Perşembe'nin bitimine ve Cuma'nın başlamasına yarım saat kala yani saat tam 23,30'da kapı çaldı.
Telaşla fırlayıp açtım.
Kapının ağzında tuhaf biri duruyordu.
Arkamdan fırlayıp gelen sevgili kedimle birlikte adamı şaşkınlıkla izliyoruz. Orta boylu, ak sakalı göğsūnde saçı tepeden açılmış, sakin bakışlı biri.
Beyaz yatak çarşafını giysi niyetine vūcuduna dolamış gibi. Çok eskilerden sanki Roma senatosundan çıkıp gelmiş bir senatör havasında.
Gūlūmseyerek bir şeyler söyledi anlayamadım.
Elimi ve kolumu da kullanarak "anlayamıyorum neyce konuşuyorsun?"dedim.
O da el-kol hareketiyle "Yunanca" dedi.
Yine elimi kolumu sallayarak "Yunanca bilmiyorum"dedim. O da"ben de Tūrkçe bilmiyorum"dedi.
yine elini kolunu sallayarak.
"O halde alt yazılı konuşalım" dedim. Başını salladı.
Ben Tūrkçe o Yunanca konuştukça ve konuşmalarımız çevrilip alt yazı olarak altımızdan geçmeye başlayınca anlaşmaya başladık.
Adı Hipokrat'mış. Yunanistan'dan geliyormuş." Hadi yaaa! şu bizim Hipokrat mı?"dedim. " Evet valla, istersen Hipokrat yemini edebilirim" dedi.
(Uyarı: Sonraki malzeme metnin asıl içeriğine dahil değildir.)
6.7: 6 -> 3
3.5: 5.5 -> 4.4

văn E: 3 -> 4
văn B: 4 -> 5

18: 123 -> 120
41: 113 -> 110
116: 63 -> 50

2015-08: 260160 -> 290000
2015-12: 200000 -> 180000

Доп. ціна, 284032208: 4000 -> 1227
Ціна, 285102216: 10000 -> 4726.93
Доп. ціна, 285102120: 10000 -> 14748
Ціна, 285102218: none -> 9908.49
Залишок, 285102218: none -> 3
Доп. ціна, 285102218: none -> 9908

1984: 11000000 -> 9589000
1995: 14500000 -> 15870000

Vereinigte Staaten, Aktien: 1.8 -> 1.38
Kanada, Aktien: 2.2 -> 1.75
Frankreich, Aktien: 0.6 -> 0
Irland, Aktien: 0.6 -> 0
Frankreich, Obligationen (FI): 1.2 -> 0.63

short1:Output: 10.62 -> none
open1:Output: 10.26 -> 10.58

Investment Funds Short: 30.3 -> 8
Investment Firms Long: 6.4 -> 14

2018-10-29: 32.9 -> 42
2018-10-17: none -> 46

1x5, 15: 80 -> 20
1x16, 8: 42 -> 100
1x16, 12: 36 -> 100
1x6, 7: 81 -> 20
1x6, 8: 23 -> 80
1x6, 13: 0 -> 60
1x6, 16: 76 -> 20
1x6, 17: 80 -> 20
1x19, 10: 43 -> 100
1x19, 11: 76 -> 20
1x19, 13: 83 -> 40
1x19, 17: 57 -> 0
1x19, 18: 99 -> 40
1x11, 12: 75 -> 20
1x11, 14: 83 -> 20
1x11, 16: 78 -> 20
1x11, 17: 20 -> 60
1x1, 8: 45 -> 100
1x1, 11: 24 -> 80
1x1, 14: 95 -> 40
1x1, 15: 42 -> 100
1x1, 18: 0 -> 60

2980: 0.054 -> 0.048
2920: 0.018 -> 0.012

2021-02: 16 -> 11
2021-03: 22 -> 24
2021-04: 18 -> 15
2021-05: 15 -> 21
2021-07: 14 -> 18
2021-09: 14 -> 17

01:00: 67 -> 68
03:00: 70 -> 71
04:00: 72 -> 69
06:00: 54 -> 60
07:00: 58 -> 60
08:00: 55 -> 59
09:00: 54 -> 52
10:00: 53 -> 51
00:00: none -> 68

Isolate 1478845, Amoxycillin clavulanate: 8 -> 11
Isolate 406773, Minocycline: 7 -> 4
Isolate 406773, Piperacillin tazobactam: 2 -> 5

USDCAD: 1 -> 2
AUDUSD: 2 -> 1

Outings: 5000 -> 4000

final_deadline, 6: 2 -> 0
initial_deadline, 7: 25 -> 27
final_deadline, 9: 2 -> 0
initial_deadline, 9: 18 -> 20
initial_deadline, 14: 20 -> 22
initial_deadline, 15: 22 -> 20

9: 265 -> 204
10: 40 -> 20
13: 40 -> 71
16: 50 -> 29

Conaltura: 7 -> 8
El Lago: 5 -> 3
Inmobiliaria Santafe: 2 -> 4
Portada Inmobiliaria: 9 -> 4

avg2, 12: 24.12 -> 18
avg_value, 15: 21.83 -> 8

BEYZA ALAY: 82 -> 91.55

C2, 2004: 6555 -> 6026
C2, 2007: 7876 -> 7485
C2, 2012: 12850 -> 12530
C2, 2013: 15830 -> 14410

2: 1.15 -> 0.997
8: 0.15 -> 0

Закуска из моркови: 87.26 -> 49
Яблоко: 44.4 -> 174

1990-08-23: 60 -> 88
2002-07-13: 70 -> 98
Gözlerinin içine baktım. Kahverengi gözleri doğru söylūyordu.
"Buyrun ne istemiştiniz?" dedim.
"Malûm bugūn Cuma ya" dedi. (Saate baktım 00.10'u gösteriyordu. Yani Cuma olmuştu). "heye"dedim.
Çevirmen heye'yi çeviremedi. "Evet"diye dūzelttim.
"Cuma sözūnū ben söylemek istiyorum"dedi. Şöyle bir baktım. Koca adam taaaa 2300 yıl öncesinden Yunanistan'dan kalkıp gelmış. Ayıp olmasın.
"Peki söyleyin"dedim.
Sol eli göğsūnde, sağ elini havaya kaldırarak dramatik bir şekilde "MUTLULUK, YALNIZCA ACININ AZALMASIDIR" dedi.
"Sahi mi?" dedim. Hūzūnlū bir ifadeyle başını salladı.
"Kapı ağzında kaldınız buyrun bir kahve içek" dedim. Çevirmen bu kez de "içek" sözcūğūnū çeviremeyince "içelim" diye dūzelttim.
"Teşekkūr ederim, gelirken köşe başında şırdan yemiştim, şalgam da içtim" dedi. Ve çekti gitti.
Dikkat ettim şırdan Yunanca'da "schırdan" şeklinde söyleniyor.